Unite leader warns GM the union won't accept any Vauxhall job losses
Unite’s general secretary, Len McCluskey, has warned that the union “will not accept any job losses or plant closures” if Vauxhall is sold to the company behind Peugeot and Citroën.
General Motors said it was in talks to sell its European arm Opel, which includes the UK’s Vauxhall, to France’s PSA Group, after branding Brexit a “speed bump” that was slowing efforts to turn the loss-making division around.
GM’s Vauxhall factories in Luton and Ellesmere Port in Cheshire together employ about 4,500 staff.
Following a meeting with the business, energy and industrial strategy secretary, Greg Clark, the leader of the UK’s biggest union said the UK government could not allow the future of UK car workers’ jobs to be decided by PSA, which is 15% owned by the French government. He also insisted GM had a moral duty to stand by the UK workforce.

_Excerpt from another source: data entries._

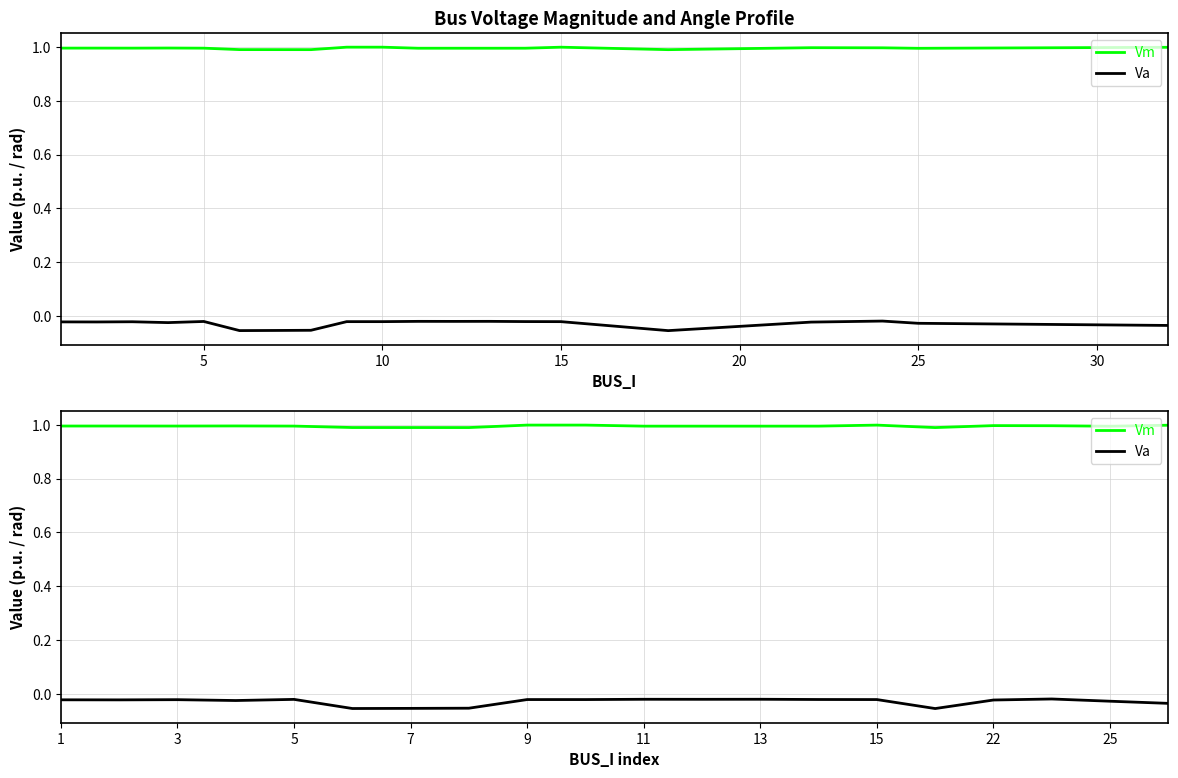

What is the difference between the highest and lowest values at 15?

1.0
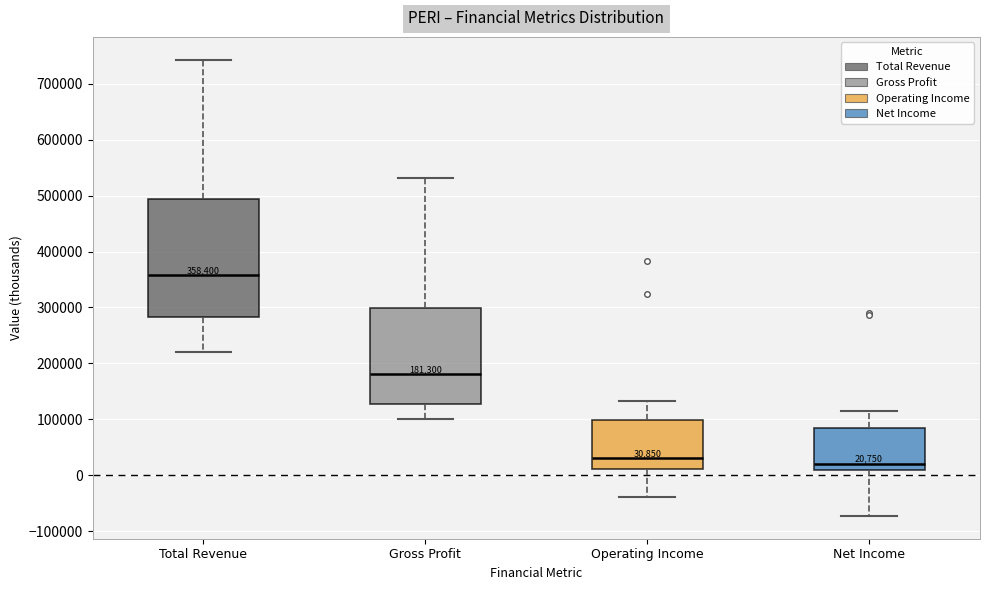

Which box is the tallest, from its lower edge to its upper edge?

Total Revenue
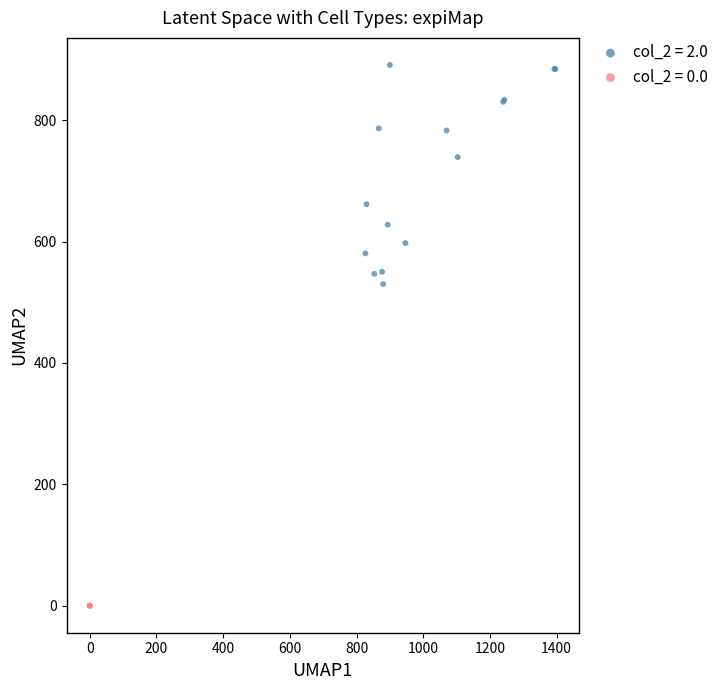

What are all the series names shown in the legend?

col_2 = 2.0, col_2 = 0.0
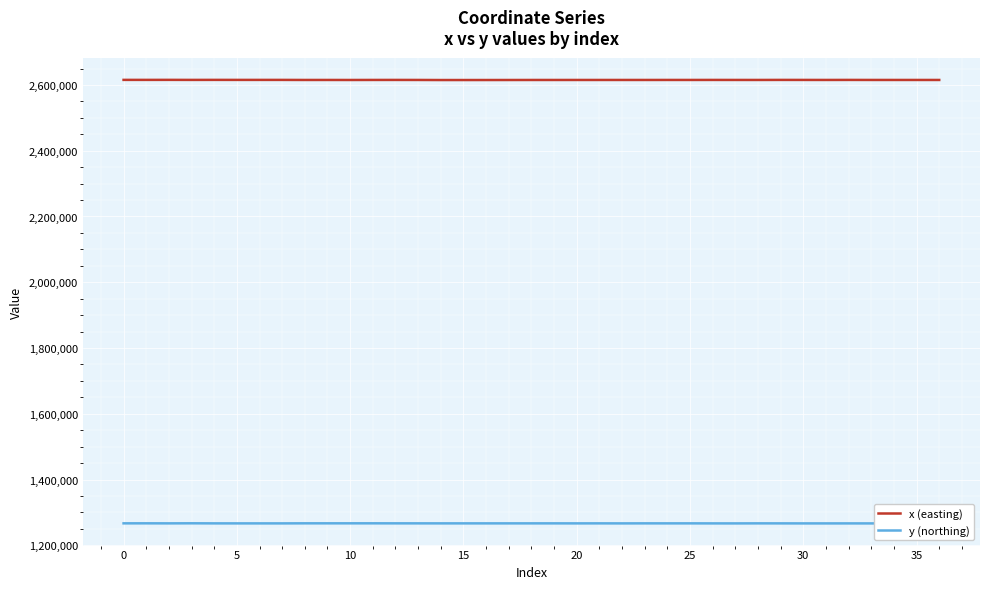

At how many categories does at least one series exceed 1570465?

37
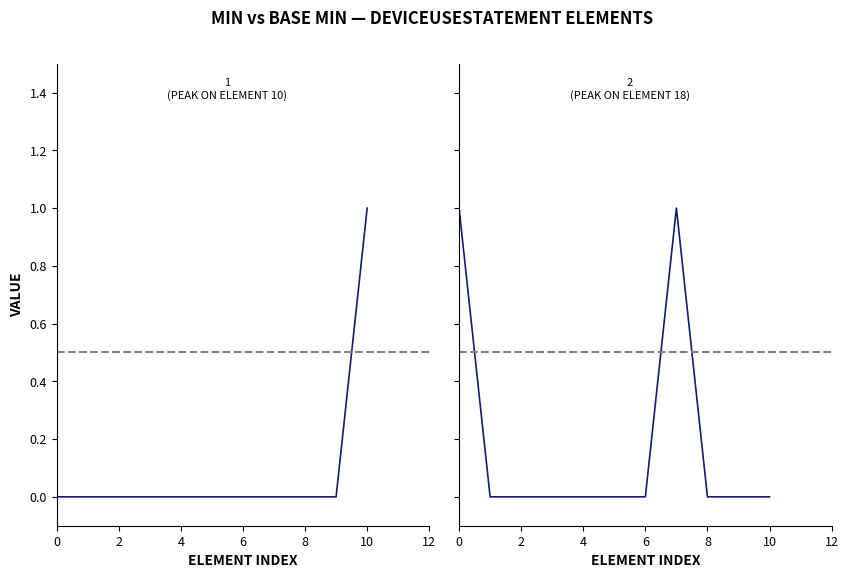

Is this an area chart (filled region under the line)?

No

McCluskey repeated his call for the government to extend the backing it has offered to Japan’s Nissan, to ensure it maintains its UK car production when the UK leaves the European Union, to the rest of Britain’s car industry.

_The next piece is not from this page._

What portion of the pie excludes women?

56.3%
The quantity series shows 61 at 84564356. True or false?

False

McCluskey said: “The UK market is largest market in the EU for Vauxhall/Opel so GM does have a moral obligation not to turn its back on the communities and workers who have helped make this company what it is today.
He said he would speak to the American manufacturer “as a matter of urgency to find out exactly what its plans are in relation to the UK workforce” and to Peugeot.
He appealed to the UK government for help, saying: “It cannot be that the future of UK car workers’ jobs now lie in the hands of the French government and their backing for Peugeot. The UK government has to offer at least equal but actually better backing for UK workers.”
GM, the world’s third largest carmaker and the biggest in the US, has racked up more than $15bn of losses at Opel since 2000. It nearly sold the division after going bankrupt in 2009 and the Ellesmere Port Vauxhall factory – dubbed ‘home of the Astra’ – came very close to closure in 2012. Its future was only assured after the then business secretary Vince Cable flew to the US to reassure GM bosses that the government was committed to the car industry.
McCluskey said: “It does seem as if Brexit is a factor in GM’s thinking as its UK business relies heavily on its links throughout the EU supply chain. Without a shadow of doubt, UK car plants must be offered the same assurances as those given by government to Nissan. But as I stressed to the minister we need the government to be clearly committed to securing access to the single market for the UK auto industry.
“This can be done, in our view, while controlling access to the labour market so it is vital that the government thinks again about its priorities for UK manufacturing. It also makes it even more vital that the government takes this opportunity to work with the sector to bring the production of car components back to the UK so that we can run our businesses without facing bruising tariffs.”
Justin Madders, the MP for Ellesmere Port and Neston, has said the new owner of Opel, if the sale goes ahead, should not forget that the UK is the second largest car market in Europe. GM offered few details in a letter to staff.